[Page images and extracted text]
- Opening Delimiter -

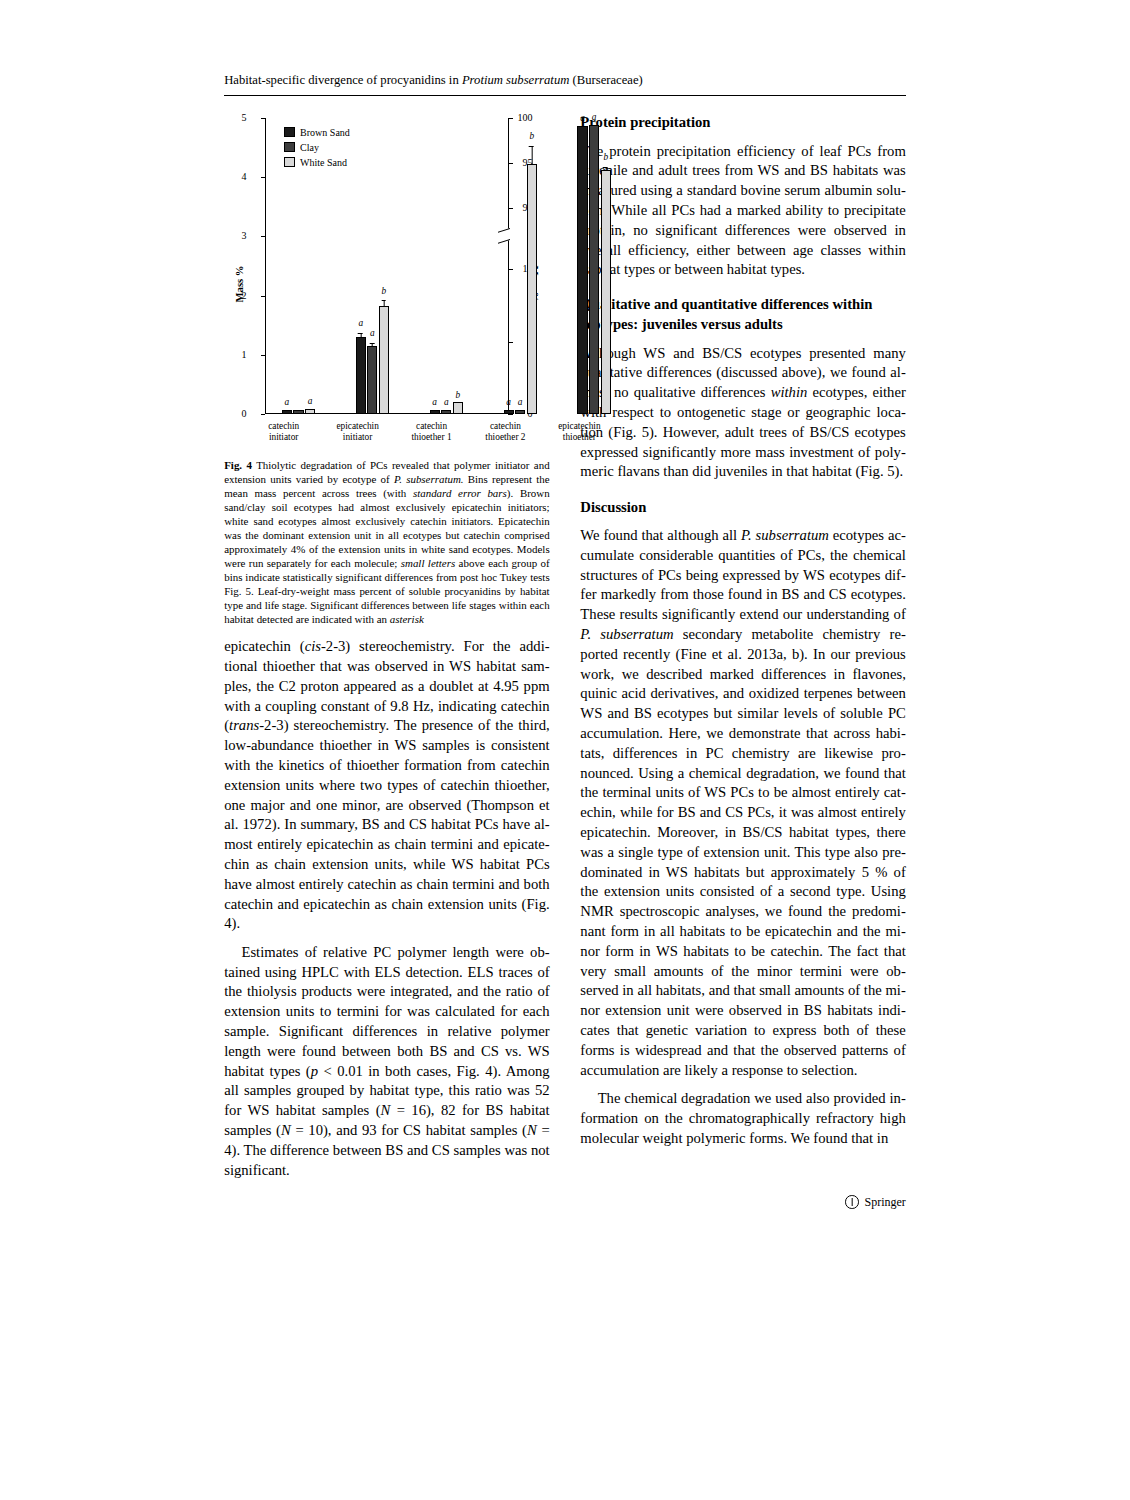Habitat-specific divergence of procyanidins in Protium subserratum (Burseraceae)
Mass %
Mass %
5
4
3
2
1
0
100
95
90
10
5
0
Brown Sand
Clay
White Sand
a
a
a
a
b
a
a
b
a
a
b
a
a
b
catechin
initiator
epicatechin
initiator
catechin
thioether 1
catechin
thioether 2
epicatechin
thioether
Fig. 4 Thiolytic degradation of PCs revealed that polymer initiator and extension units varied by ecotype of P. subserratum. Bins represent the mean mass percent across trees (with standard error bars). Brown sand/clay soil ecotypes had almost exclusively epicatechin initiators; white sand ecotypes almost exclusively catechin initiators. Epicatechin was the dominant extension unit in all ecotypes but catechin comprised approximately 4% of the extension units in white sand ecotypes. Models were run separately for each molecule; small letters above each group of bins indicate statistically significant differences from post hoc Tukey tests Fig. 5. Leaf-dry-weight mass percent of soluble procyanidins by habitat type and life stage. Significant differences between life stages within each habitat detected are indicated with an asterisk
epicatechin (cis-2-3) stereochemistry. For the additional thioether that was observed in WS habitat samples, the C2 proton appeared as a doublet at 4.95 ppm with a coupling constant of 9.8 Hz, indicating catechin (trans-2-3) stereochemistry. The presence of the third, low-abundance thioether in WS samples is consistent with the kinetics of thioether formation from catechin extension units where two types of catechin thioether, one major and one minor, are observed (Thompson et al. 1972). In summary, BS and CS habitat PCs have almost entirely epicatechin as chain termini and epicatechin as chain extension units, while WS habitat PCs have almost entirely catechin as chain termini and both catechin and epicatechin as chain extension units (Fig. 4).
Estimates of relative PC polymer length were obtained using HPLC with ELS detection. ELS traces of the thiolysis products were integrated, and the ratio of extension units to termini for was calculated for each sample. Significant differences in relative polymer length were found between both BS and CS vs. WS habitat types (p < 0.01 in both cases, Fig. 4). Among all samples grouped by habitat type, this ratio was 52 for WS habitat samples (N = 16), 82 for BS habitat samples (N = 10), and 93 for CS habitat samples (N = 4). The difference between BS and CS samples was not significant.
Protein precipitation
The protein precipitation efficiency of leaf PCs from juvenile and adult trees from WS and BS habitats was measured using a standard bovine serum albumin solution. While all PCs had a marked ability to precipitate protein, no significant differences were observed in overall efficiency, either between age classes within habitat types or between habitat types.
Qualitative and quantitative differences within ecotypes: juveniles versus adults
Although WS and BS/CS ecotypes presented many qualitative differences (discussed above), we found almost no qualitative differences within ecotypes, either with respect to ontogenetic stage or geographic location (Fig. 5). However, adult trees of BS/CS ecotypes expressed significantly more mass investment of polymeric flavans than did juveniles in that habitat (Fig. 5).
Discussion
We found that although all P. subserratum ecotypes accumulate considerable quantities of PCs, the chemical structures of PCs being expressed by WS ecotypes differ markedly from those found in BS and CS ecotypes. These results significantly extend our understanding of P. subserratum secondary metabolite chemistry reported recently (Fine et al. 2013a, b). In our previous work, we described marked differences in flavones, quinic acid derivatives, and oxidized terpenes between WS and BS ecotypes but similar levels of soluble PC accumulation. Here, we demonstrate that across habitats, differences in PC chemistry are likewise pronounced. Using a chemical degradation, we found that the terminal units of WS PCs to be almost entirely catechin, while for BS and CS PCs, it was almost entirely epicatechin. Moreover, in BS/CS habitat types, there was a single type of extension unit. This type also predominated in WS habitats but approximately 5 % of the extension units consisted of a second type. Using NMR spectroscopic analyses, we found the predominant form in all habitats to be epicatechin and the minor form in WS habitats to be catechin. The fact that very small amounts of the minor termini were observed in all habitats, and that small amounts of the minor extension unit were observed in BS habitats indicates that genetic variation to express both of these forms is widespread and that the observed patterns of accumulation are likely a response to selection.
The chemical degradation we used also provided information on the chromatographically refractory high molecular weight polymeric forms. We found that in
Springer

- Closing Delimiter -

**AIM OF THE EXERCISE**
The records above should be repeated exactly, with no pictures in the copy.

**YOUR RESPONSE**
Habitat-specific divergence of procyanidins in Protium subserratum (Burseraceae)
Mass %
Mass %
5
4
3
2
1
0
100
95
90
10
5
0
Brown Sand
Clay
White Sand
a
a
a
a
b
a
a
b
a
a
b
a
a
b
catechin
initiator
epicatechin
initiator
catechin
thioether 1
catechin
thioether 2
epicatechin
thioether
Fig. 4 Thiolytic degradation of PCs revealed that polymer initiator and extension units varied by ecotype of P. subserratum. Bins represent the mean mass percent across trees (with standard error bars). Brown sand/clay soil ecotypes had almost exclusively epicatechin initiators; white sand ecotypes almost exclusively catechin initiators. Epicatechin was the dominant extension unit in all ecotypes but catechin comprised approximately 4% of the extension units in white sand ecotypes. Models were run separately for each molecule; small letters above each group of bins indicate statistically significant differences from post hoc Tukey tests Fig. 5. Leaf-dry-weight mass percent of soluble procyanidins by habitat type and life stage. Significant differences between life stages within each habitat detected are indicated with an asterisk
epicatechin (cis-2-3) stereochemistry. For the additional thioether that was observed in WS habitat samples, the C2 proton appeared as a doublet at 4.95 ppm with a coupling constant of 9.8 Hz, indicating catechin (trans-2-3) stereochemistry. The presence of the third, low-abundance thioether in WS samples is consistent with the kinetics of thioether formation from catechin extension units where two types of catechin thioether, one major and one minor, are observed (Thompson et al. 1972). In summary, BS and CS habitat PCs have almost entirely epicatechin as chain termini and epicatechin as chain extension units, while WS habitat PCs have almost entirely catechin as chain termini and both catechin and epicatechin as chain extension units (Fig. 4).
Estimates of relative PC polymer length were obtained using HPLC with ELS detection. ELS traces of the thiolysis products were integrated, and the ratio of extension units to termini for was calculated for each sample. Significant differences in relative polymer length were found between both BS and CS vs. WS habitat types (p < 0.01 in both cases, Fig. 4). Among all samples grouped by habitat type, this ratio was 52 for WS habitat samples (N = 16), 82 for BS habitat samples (N = 10), and 93 for CS habitat samples (N = 4). The difference between BS and CS samples was not significant.
Protein precipitation
The protein precipitation efficiency of leaf PCs from juvenile and adult trees from WS and BS habitats was measured using a standard bovine serum albumin solution. While all PCs had a marked ability to precipitate protein, no significant differences were observed in overall efficiency, either between age classes within habitat types or between habitat types.
Qualitative and quantitative differences within ecotypes: juveniles versus adults
Although WS and BS/CS ecotypes presented many qualitative differences (discussed above), we found almost no qualitative differences within ecotypes, either with respect to ontogenetic stage or geographic location (Fig. 5). However, adult trees of BS/CS ecotypes expressed significantly more mass investment of polymeric flavans than did juveniles in that habitat (Fig. 5).
Discussion
We found that although all P. subserratum ecotypes accumulate considerable quantities of PCs, the chemical structures of PCs being expressed by WS ecotypes differ markedly from those found in BS and CS ecotypes. These results significantly extend our understanding of P. subserratum secondary metabolite chemistry reported recently (Fine et al. 2013a, b). In our previous work, we described marked differences in flavones, quinic acid derivatives, and oxidized terpenes between WS and BS ecotypes but similar levels of soluble PC accumulation. Here, we demonstrate that across habitats, differences in PC chemistry are likewise pronounced. Using a chemical degradation, we found that the terminal units of WS PCs to be almost entirely catechin, while for BS and CS PCs, it was almost entirely epicatechin. Moreover, in BS/CS habitat types, there was a single type of extension unit. This type also predominated in WS habitats but approximately 5 % of the extension units consisted of a second type. Using NMR spectroscopic analyses, we found the predominant form in all habitats to be epicatechin and the minor form in WS habitats to be catechin. The fact that very small amounts of the minor termini were observed in all habitats, and that small amounts of the minor extension unit were observed in BS habitats indicates that genetic variation to express both of these forms is widespread and that the observed patterns of accumulation are likely a response to selection.
The chemical degradation we used also provided information on the chromatographically refractory high molecular weight polymeric forms. We found that in
Springer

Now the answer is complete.